Find the line containing "Finn Drip Cake". Retype it and every line after it through the end of the entries, exactly as written, with nothing added.

Stored records
* * * * * * * * *

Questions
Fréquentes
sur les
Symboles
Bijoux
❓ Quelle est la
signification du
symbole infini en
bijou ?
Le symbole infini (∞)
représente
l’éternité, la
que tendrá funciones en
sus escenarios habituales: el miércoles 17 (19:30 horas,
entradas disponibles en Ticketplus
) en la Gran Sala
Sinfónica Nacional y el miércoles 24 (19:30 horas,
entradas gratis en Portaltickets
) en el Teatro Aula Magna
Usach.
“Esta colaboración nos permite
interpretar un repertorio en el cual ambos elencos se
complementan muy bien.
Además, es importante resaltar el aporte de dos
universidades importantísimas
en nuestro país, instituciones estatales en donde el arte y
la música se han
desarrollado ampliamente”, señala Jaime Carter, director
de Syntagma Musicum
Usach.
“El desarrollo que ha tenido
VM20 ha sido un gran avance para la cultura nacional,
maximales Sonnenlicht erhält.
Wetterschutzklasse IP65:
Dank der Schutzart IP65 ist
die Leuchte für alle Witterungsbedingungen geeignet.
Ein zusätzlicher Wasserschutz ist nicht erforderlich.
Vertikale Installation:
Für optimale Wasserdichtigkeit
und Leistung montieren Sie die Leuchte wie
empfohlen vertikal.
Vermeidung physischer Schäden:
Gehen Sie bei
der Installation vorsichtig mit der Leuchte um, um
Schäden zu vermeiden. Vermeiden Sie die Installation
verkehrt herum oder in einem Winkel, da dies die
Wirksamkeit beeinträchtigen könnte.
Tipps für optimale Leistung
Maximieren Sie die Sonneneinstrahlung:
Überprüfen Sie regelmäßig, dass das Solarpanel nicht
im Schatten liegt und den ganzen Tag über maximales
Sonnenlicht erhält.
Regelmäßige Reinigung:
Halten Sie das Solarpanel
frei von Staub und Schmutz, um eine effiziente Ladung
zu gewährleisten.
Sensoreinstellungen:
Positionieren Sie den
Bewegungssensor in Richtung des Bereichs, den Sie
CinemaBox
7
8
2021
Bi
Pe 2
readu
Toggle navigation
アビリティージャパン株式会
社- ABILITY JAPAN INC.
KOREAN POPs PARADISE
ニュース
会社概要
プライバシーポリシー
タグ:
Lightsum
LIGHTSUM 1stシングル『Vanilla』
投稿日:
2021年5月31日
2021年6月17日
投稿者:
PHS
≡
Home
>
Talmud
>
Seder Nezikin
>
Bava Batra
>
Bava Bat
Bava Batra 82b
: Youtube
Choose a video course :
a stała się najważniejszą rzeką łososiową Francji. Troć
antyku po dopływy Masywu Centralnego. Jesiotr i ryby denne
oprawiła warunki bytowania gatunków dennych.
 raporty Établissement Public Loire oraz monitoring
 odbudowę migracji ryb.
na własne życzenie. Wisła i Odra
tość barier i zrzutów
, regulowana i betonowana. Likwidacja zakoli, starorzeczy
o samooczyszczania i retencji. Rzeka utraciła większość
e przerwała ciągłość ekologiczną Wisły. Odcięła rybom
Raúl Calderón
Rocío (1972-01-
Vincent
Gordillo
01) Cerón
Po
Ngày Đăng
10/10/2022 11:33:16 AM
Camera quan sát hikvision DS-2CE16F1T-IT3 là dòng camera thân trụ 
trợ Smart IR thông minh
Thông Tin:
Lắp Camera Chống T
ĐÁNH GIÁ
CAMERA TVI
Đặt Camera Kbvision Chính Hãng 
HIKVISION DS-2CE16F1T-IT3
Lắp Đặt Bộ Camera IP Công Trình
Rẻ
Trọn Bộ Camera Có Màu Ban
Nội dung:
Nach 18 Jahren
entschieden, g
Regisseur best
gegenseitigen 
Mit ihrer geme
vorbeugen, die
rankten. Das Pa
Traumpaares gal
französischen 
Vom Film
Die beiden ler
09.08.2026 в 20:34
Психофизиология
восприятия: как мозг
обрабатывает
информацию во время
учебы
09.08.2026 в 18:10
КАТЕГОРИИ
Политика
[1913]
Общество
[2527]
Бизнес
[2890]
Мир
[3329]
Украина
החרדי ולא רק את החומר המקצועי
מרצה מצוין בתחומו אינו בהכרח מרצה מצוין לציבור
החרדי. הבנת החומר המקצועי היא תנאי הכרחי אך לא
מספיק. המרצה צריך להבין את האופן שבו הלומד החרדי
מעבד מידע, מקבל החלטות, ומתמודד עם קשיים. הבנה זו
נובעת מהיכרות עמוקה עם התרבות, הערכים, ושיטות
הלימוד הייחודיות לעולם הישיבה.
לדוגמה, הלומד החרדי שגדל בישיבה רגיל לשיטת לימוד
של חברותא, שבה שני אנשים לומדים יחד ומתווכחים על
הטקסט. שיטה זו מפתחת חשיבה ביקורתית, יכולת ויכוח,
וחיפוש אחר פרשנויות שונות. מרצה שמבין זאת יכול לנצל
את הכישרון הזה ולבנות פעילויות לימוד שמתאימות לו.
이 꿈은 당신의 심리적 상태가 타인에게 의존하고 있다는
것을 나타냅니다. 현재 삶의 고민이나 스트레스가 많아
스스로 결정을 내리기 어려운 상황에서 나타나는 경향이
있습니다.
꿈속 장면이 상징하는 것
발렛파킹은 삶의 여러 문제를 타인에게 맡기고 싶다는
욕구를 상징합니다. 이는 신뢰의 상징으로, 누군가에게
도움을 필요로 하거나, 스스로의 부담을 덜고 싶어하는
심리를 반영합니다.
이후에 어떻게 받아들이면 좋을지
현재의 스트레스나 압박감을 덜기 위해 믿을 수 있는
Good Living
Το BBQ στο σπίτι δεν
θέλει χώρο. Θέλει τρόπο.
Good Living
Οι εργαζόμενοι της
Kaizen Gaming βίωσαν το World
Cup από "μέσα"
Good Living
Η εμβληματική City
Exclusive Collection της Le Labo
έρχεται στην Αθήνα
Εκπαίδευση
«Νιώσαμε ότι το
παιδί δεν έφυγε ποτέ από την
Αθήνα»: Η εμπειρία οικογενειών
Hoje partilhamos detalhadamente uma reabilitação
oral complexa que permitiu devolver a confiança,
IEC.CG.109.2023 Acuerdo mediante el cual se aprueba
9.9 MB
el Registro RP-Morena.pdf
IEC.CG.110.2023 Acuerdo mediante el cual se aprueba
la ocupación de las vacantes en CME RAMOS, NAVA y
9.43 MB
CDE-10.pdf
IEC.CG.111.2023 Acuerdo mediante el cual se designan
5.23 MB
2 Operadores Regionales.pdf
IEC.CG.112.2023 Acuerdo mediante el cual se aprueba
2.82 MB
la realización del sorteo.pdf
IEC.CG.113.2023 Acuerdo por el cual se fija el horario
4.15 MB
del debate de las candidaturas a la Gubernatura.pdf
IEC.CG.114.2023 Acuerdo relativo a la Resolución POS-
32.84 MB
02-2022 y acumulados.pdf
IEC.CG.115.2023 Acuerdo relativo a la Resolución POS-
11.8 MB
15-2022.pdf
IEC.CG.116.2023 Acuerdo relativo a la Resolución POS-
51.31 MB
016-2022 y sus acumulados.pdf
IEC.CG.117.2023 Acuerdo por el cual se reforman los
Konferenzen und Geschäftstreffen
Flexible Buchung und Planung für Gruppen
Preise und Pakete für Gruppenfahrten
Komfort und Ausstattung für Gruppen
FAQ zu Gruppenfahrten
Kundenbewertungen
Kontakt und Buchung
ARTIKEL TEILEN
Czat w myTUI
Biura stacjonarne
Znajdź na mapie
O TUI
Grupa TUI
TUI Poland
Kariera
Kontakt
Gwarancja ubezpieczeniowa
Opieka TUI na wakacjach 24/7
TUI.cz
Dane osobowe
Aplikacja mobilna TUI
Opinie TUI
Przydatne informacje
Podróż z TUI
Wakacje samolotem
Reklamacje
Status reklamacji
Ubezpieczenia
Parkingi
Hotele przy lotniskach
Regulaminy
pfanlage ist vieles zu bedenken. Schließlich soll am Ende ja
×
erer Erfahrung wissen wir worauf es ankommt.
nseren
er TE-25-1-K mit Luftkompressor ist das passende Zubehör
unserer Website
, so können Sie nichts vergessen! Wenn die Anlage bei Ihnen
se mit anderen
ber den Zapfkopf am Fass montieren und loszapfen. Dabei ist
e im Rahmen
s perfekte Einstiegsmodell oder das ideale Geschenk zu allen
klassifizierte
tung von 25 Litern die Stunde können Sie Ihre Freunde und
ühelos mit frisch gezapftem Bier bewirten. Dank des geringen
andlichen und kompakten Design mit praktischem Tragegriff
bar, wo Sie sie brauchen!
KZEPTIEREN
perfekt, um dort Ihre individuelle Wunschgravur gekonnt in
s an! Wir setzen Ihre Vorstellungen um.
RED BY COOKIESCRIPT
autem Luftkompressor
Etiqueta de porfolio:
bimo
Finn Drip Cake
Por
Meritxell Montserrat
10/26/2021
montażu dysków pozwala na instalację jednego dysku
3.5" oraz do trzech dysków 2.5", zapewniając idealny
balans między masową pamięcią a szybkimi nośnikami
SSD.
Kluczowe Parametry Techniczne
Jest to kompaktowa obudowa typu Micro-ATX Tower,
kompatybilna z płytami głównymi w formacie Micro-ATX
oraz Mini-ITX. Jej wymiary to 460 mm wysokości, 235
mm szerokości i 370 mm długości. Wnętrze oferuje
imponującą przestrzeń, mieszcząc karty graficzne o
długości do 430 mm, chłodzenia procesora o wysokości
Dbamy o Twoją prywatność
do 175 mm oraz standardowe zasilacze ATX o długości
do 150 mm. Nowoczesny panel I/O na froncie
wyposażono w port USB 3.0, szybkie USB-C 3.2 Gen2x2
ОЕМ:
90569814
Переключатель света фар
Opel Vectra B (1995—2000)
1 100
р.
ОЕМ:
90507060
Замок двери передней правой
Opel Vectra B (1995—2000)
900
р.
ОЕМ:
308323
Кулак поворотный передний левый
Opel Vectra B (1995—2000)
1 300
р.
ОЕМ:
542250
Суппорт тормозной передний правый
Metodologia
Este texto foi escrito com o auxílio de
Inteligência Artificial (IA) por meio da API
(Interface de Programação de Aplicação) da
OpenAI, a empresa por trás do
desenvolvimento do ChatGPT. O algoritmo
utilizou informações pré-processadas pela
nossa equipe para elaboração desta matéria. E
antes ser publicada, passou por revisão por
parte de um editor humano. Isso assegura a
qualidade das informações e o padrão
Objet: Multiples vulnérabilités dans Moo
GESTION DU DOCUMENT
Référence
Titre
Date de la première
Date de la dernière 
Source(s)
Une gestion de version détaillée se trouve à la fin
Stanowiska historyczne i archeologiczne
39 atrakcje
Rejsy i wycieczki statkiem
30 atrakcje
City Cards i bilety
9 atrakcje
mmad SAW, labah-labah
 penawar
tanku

* * * * * * * * *

- **Exercise result**
Finn Drip Cake
Por
Meritxell Montserrat
10/26/2021
montażu dysków pozwala na instalację jednego dysku
3.5" oraz do trzech dysków 2.5", zapewniając idealny
balans między masową pamięcią a szybkimi nośnikami
SSD.
Kluczowe Parametry Techniczne
Jest to kompaktowa obudowa typu Micro-ATX Tower,
kompatybilna z płytami głównymi w formacie Micro-ATX
oraz Mini-ITX. Jej wymiary to 460 mm wysokości, 235
mm szerokości i 370 mm długości. Wnętrze oferuje
imponującą przestrzeń, mieszcząc karty graficzne o
długości do 430 mm, chłodzenia procesora o wysokości
Dbamy o Twoją prywatność
do 175 mm oraz standardowe zasilacze ATX o długości
do 150 mm. Nowoczesny panel I/O na froncie
wyposażono w port USB 3.0, szybkie USB-C 3.2 Gen2x2
ОЕМ:
90569814
Переключатель света фар
Opel Vectra B (1995—2000)
1 100
р.
ОЕМ:
90507060
Замок двери передней правой
Opel Vectra B (1995—2000)
900
р.
ОЕМ:
308323
Кулак поворотный передний левый
Opel Vectra B (1995—2000)
1 300
р.
ОЕМ:
542250
Суппорт тормозной передний правый
Metodologia
Este texto foi escrito com o auxílio de
Inteligência Artificial (IA) por meio da API
(Interface de Programação de Aplicação) da
OpenAI, a empresa por trás do
desenvolvimento do ChatGPT. O algoritmo
utilizou informações pré-processadas pela
nossa equipe para elaboração desta matéria. E
antes ser publicada, passou por revisão por
parte de um editor humano. Isso assegura a
qualidade das informações e o padrão
Objet: Multiples vulnérabilités dans Moo
GESTION DU DOCUMENT
Référence
Titre
Date de la première
Date de la dernière 
Source(s)
Une gestion de version détaillée se trouve à la fin
Stanowiska historyczne i archeologiczne
39 atrakcje
Rejsy i wycieczki statkiem
30 atrakcje
City Cards i bilety
9 atrakcje
mmad SAW, labah-labah
 penawar
tanku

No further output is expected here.